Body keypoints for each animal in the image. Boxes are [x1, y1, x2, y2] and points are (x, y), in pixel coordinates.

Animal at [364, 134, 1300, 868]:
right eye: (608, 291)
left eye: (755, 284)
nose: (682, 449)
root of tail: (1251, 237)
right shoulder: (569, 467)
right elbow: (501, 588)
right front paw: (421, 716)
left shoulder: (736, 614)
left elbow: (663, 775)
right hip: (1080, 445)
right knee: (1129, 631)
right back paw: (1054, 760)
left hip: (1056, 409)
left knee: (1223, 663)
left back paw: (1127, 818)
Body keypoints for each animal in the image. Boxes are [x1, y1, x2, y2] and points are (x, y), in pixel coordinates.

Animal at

+ + + +

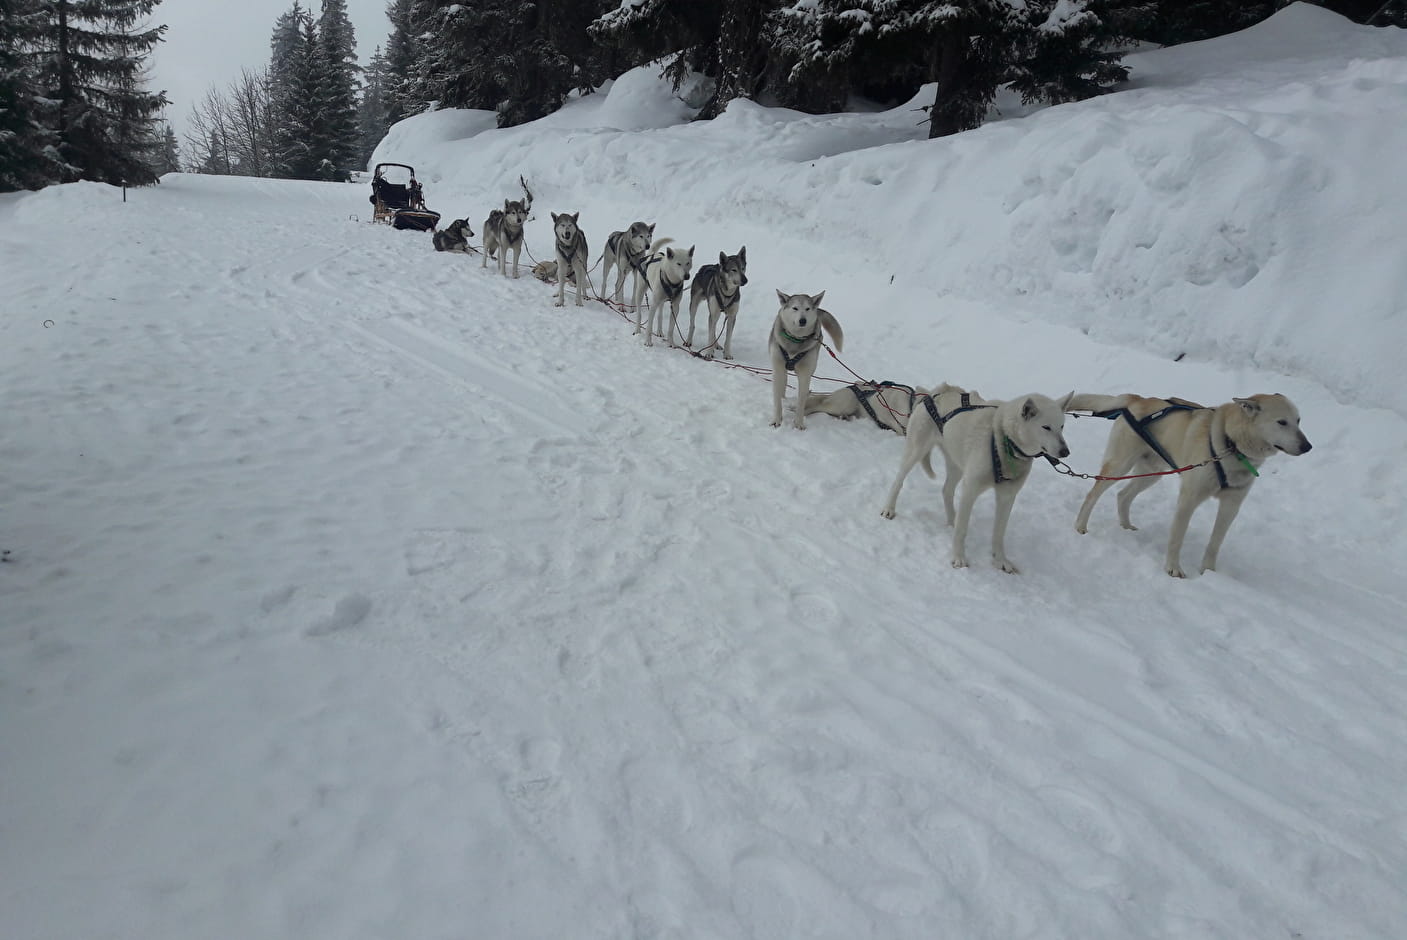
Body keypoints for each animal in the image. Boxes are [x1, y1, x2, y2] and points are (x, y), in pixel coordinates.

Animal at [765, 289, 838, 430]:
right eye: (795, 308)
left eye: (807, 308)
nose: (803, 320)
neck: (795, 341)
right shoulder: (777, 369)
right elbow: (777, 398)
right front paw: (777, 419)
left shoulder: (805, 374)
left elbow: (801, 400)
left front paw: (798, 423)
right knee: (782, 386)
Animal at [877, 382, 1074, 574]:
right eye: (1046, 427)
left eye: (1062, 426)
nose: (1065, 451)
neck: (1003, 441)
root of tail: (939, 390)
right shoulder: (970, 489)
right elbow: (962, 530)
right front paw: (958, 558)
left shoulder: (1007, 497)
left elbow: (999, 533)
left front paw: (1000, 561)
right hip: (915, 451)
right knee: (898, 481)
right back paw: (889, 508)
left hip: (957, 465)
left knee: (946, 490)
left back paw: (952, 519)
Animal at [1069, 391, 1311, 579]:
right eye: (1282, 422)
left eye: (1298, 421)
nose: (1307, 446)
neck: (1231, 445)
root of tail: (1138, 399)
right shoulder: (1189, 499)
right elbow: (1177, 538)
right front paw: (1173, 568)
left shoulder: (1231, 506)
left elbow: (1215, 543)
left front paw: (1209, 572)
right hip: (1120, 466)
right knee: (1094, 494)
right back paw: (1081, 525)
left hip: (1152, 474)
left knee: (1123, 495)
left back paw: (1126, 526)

+ + + +

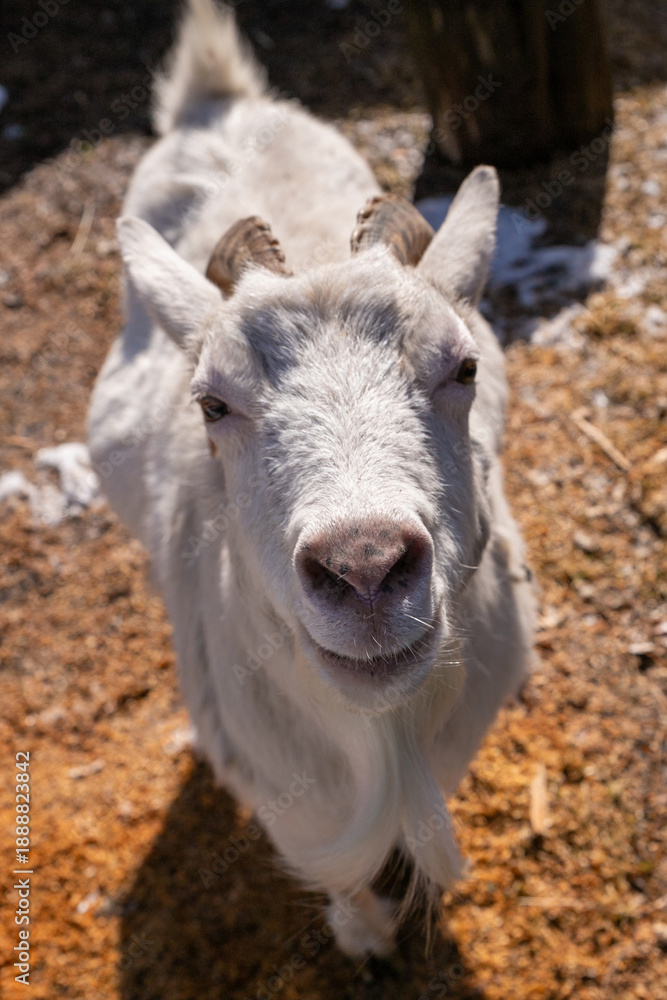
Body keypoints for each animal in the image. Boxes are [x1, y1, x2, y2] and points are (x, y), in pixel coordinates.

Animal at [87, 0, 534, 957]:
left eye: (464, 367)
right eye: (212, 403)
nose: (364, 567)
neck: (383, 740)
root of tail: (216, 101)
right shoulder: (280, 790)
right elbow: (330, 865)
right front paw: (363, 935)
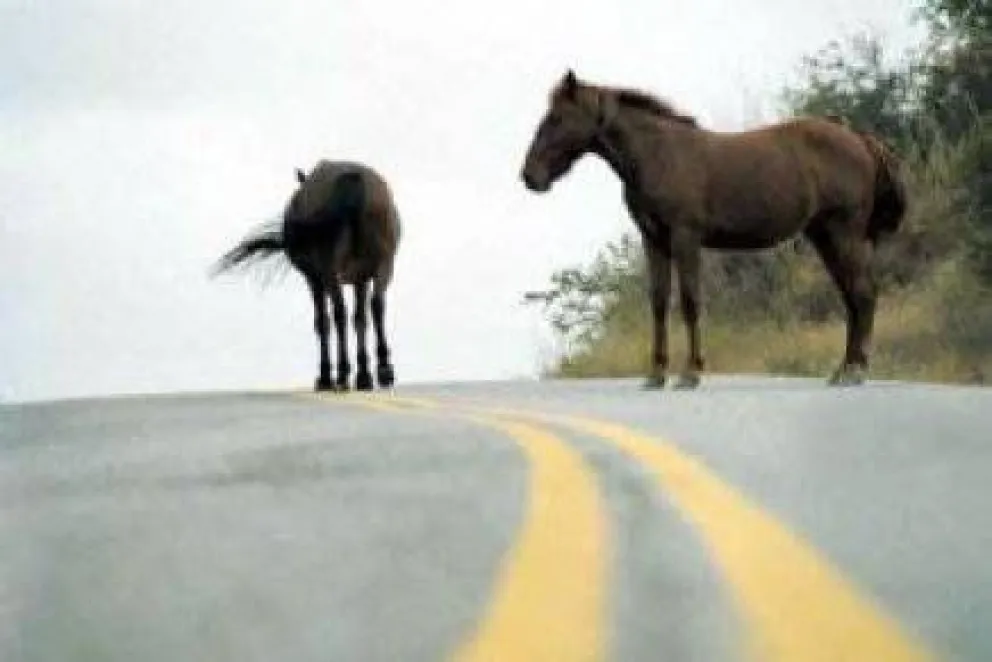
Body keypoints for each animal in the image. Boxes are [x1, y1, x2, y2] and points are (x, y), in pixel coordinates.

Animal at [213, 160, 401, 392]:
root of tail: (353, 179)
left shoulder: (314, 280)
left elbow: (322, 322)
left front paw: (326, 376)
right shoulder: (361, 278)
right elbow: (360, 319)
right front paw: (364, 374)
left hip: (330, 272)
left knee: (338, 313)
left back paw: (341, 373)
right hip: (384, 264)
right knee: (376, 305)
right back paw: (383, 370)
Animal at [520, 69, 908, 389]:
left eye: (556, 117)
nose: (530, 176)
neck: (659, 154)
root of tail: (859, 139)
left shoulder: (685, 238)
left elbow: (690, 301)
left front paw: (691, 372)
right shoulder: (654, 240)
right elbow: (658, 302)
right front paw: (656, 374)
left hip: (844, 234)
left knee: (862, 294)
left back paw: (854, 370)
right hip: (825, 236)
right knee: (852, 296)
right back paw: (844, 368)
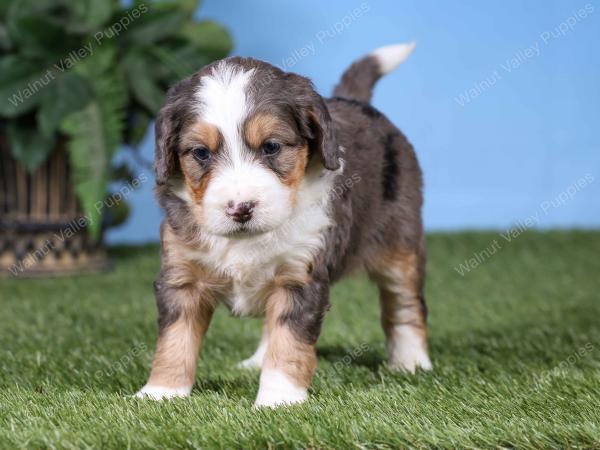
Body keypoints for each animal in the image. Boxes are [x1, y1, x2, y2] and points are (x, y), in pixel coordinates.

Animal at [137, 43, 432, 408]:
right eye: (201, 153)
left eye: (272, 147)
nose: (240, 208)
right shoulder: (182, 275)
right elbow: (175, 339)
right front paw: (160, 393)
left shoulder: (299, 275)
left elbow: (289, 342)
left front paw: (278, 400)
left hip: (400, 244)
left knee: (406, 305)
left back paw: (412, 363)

+ + + +

#### The problem:
Nothing but the lines from the one with "right hip: (384, 264)" up to and including the one with "left back paw: (412, 363)" should be printed, exactly as they read above. Please keep the pictures out.

#### Response:
right hip: (384, 264)
right knee: (376, 305)
right back paw: (383, 370)
Animal at [520, 69, 908, 389]:
left eye: (556, 117)
nose: (530, 176)
neck: (659, 154)
root of tail: (859, 139)
left shoulder: (685, 238)
left elbow: (690, 301)
left front paw: (691, 372)
right shoulder: (654, 240)
right elbow: (658, 302)
right front paw: (656, 374)
left hip: (844, 234)
left knee: (862, 294)
left back paw: (854, 370)
right hip: (825, 236)
right knee: (852, 296)
right back paw: (844, 368)
Body keypoints for each animal in the image. Boxes are [x1, y1, x2, y2] and points are (x, y), in pixel coordinates.

Animal at [137, 43, 432, 408]:
right eye: (201, 153)
left eye: (272, 147)
nose: (240, 208)
right shoulder: (182, 275)
right elbow: (175, 339)
right front paw: (160, 393)
left shoulder: (299, 275)
left elbow: (289, 342)
left front paw: (278, 400)
left hip: (400, 244)
left knee: (406, 305)
left back paw: (412, 363)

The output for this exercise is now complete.